Work instructions: How many lines of these records hold the string "Changelog"? Reply with the number alone.

Information:
·····

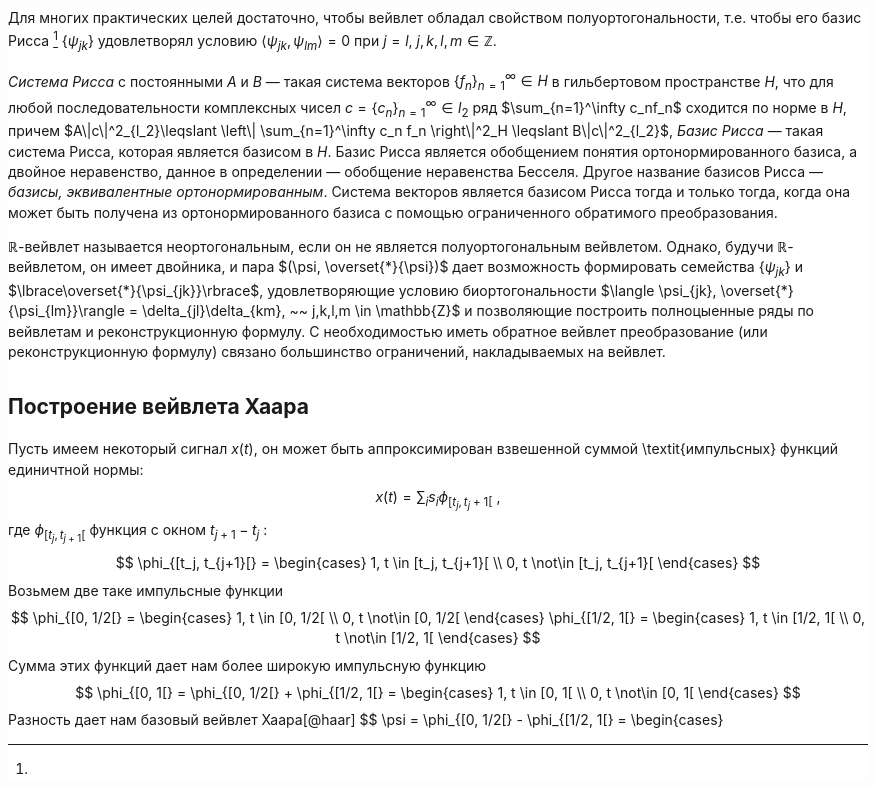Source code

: Для многих практических целей достаточно, чтобы вейвлет обладал свойством полуортогональности, т.е. чтобы его базис Рисса [^riss] $\lbrace \psi_{jk} \rbrace$ удовлетворял условию $\langle \psi_{jk},  \psi_{lm}\rangle = 0$ при $j = l, ~ j,k,l,m \in \mathbb{Z}$.

[^riss]:
  _Система Рисса_ с постоянными $A$ и $B$ — такая система векторов $\{f_n\}_{n=1}^\infty \in H$ в гильбертовом пространстве *H*, что для любой последовательности комплексных чисел $c=\{c_n\}_{n=1}^\infty \in l_2$ ряд $\sum_{n=1}^\infty c_nf_n$ сходится по норме в *H*, причем
  $A\|c\|^2_{l_2}\leqslant \left\| \sum_{n=1}^\infty c_n f_n \right\|^2_H \leqslant B\|c\|^2_{l_2}$,
  _Базис Рисса_ — такая система Рисса, которая является базисом в *H*.
  Базис Рисса является обобщением понятия ортонормированного базиса, а двойное неравенство, данное в определении — обобщение неравенства Бесселя. Другое название базисов Рисса — _базисы, эквивалентные ортонормированным_.
  Система векторов является базисом Рисса тогда и только тогда, когда она может быть получена из ортонормированного базиса с помощью ограниченного обратимого преобразования.

$\mathbb{R}$-вейвлет называется неортогональным, если он не является полуортогональным вейвлетом. Однако, будучи $\mathbb{R}$-вейвлетом, он имеет двойника, и пара $(\psi, \overset{*}{\psi})$ дает возможность формировать семейства $\lbrace\psi_{jk}\rbrace$ и $\lbrace\overset{*}{\psi_{jk}}\rbrace$, удовлетворяющие условию биортогональности $\langle \psi_{jk}, \overset{*}{\psi_{lm}}\rangle = \delta_{jl}\delta_{km}, ~~ j,k,l,m \in \mathbb{Z}$ и позволяющие построить полноцыенные ряды по вейвлетам и реконструкционную формулу.
С необходимостью иметь обратное вейвлет преобразование (или реконструкционную формулу) связано большинство ограничений, накладываемых на вейвлет.

## Построение вейвлета Хаара
Пусть имеем некоторый сигнал $x(t)$, он может быть аппроксимирован взвешенной суммой \textit{импульсных} функций единичтной нормы:
    $$
        x(t) = \sum_i s_i \phi_{[t_j, t_j+1[}~,
    $$
где $\phi_{[t_j, t_{j+1}[}$ функция с окном $t_{j+1} - t_j$ :
    $$
       \phi_{[t_j, t_{j+1}[} =
        \begin{cases}
            1, t \in [t_j, t_{j+1}[ \\
            0, t \not\in [t_j, t_{j+1}[
        \end{cases}
    $$
Возьмем две таке импульсные функции
    $$
        \phi_{[0, 1/2[} =
            \begin{cases}
                1, t \in [0, 1/2[ \\
                0, t \not\in [0, 1/2[
            \end{cases}
        \phi_{[1/2, 1[} =
            \begin{cases}
                1, t \in [1/2, 1[ \\
                0, t \not\in [1/2, 1[
            \end{cases}
    $$
Сумма этих функций дает нам более широкую импульсную функцию
    $$
        \phi_{[0, 1[} =  \phi_{[0, 1/2[} + \phi_{[1/2, 1[} =
            \begin{cases}
                1, t \in [0, 1[ \\
                0, t \not\in [0, 1[
            \end{cases}
    $$
Разность дает нам базовый вейвлет Хаара[@haar]
$$
    \psi =  \phi_{[0, 1/2[} - \phi_{[1/2, 1[} =
        \begin{cases}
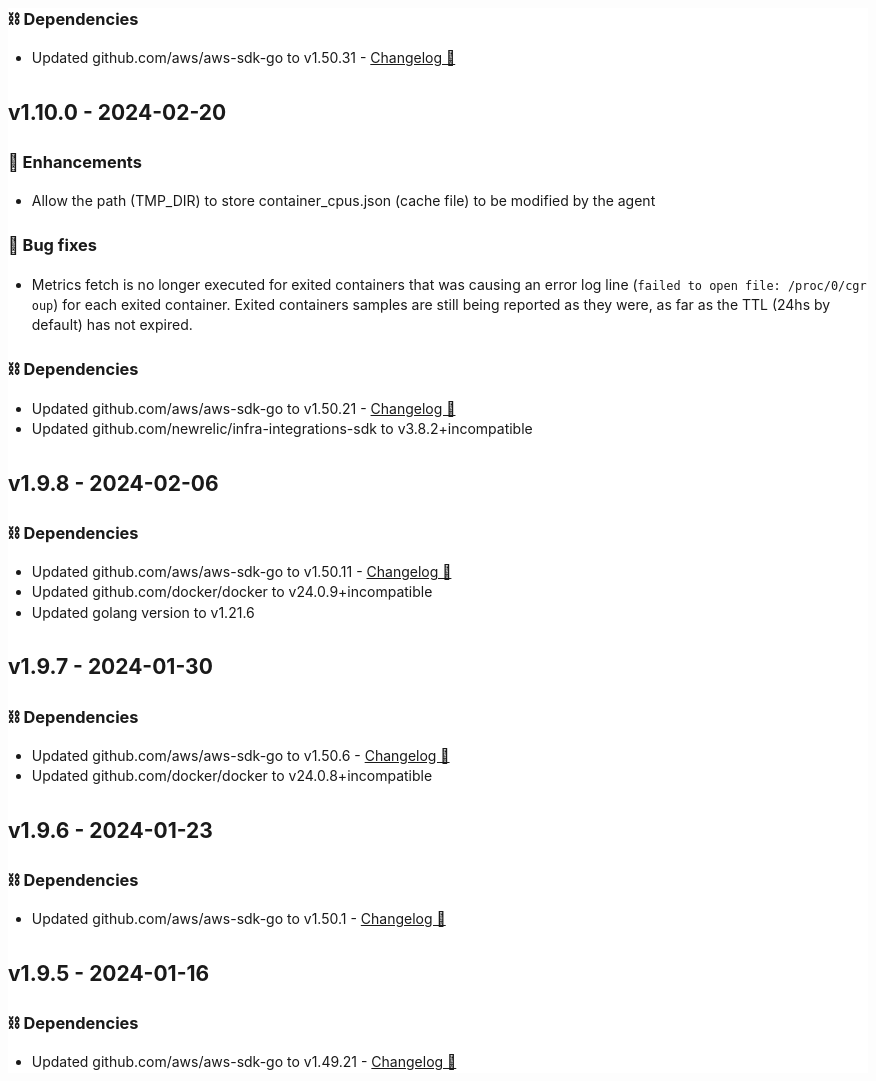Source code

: ### ⛓️ Dependencies
- Updated github.com/aws/aws-sdk-go to v1.50.31 - [Changelog 🔗](https://github.com/aws/aws-sdk-go/releases/tag/v1.50.31)

## v1.10.0 - 2024-02-20

### 🚀 Enhancements
- Allow the path (TMP_DIR) to store container_cpus.json (cache file) to be modified by the agent

### 🐞 Bug fixes
- Metrics fetch is no longer executed for exited containers that was causing an error log line (`failed to open file: /proc/0/cgroup`) for each exited container. Exited containers samples are still being reported as they were, as far as the TTL (24hs by default) has not expired.

### ⛓️ Dependencies
- Updated github.com/aws/aws-sdk-go to v1.50.21 - [Changelog 🔗](https://github.com/aws/aws-sdk-go/releases/tag/v1.50.21)
- Updated github.com/newrelic/infra-integrations-sdk to v3.8.2+incompatible

## v1.9.8 - 2024-02-06

### ⛓️ Dependencies
- Updated github.com/aws/aws-sdk-go to v1.50.11 - [Changelog 🔗](https://github.com/aws/aws-sdk-go/releases/tag/v1.50.11)
- Updated github.com/docker/docker to v24.0.9+incompatible
- Updated golang version to v1.21.6

## v1.9.7 - 2024-01-30

### ⛓️ Dependencies
- Updated github.com/aws/aws-sdk-go to v1.50.6 - [Changelog 🔗](https://github.com/aws/aws-sdk-go/releases/tag/v1.50.6)
- Updated github.com/docker/docker to v24.0.8+incompatible

## v1.9.6 - 2024-01-23

### ⛓️ Dependencies
- Updated github.com/aws/aws-sdk-go to v1.50.1 - [Changelog 🔗](https://github.com/aws/aws-sdk-go/releases/tag/v1.50.1)

## v1.9.5 - 2024-01-16

### ⛓️ Dependencies
- Updated github.com/aws/aws-sdk-go to v1.49.21 - [Changelog 🔗](https://github.com/aws/aws-sdk-go/releases/tag/v1.49.21)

·····

Solution to this exercise: 6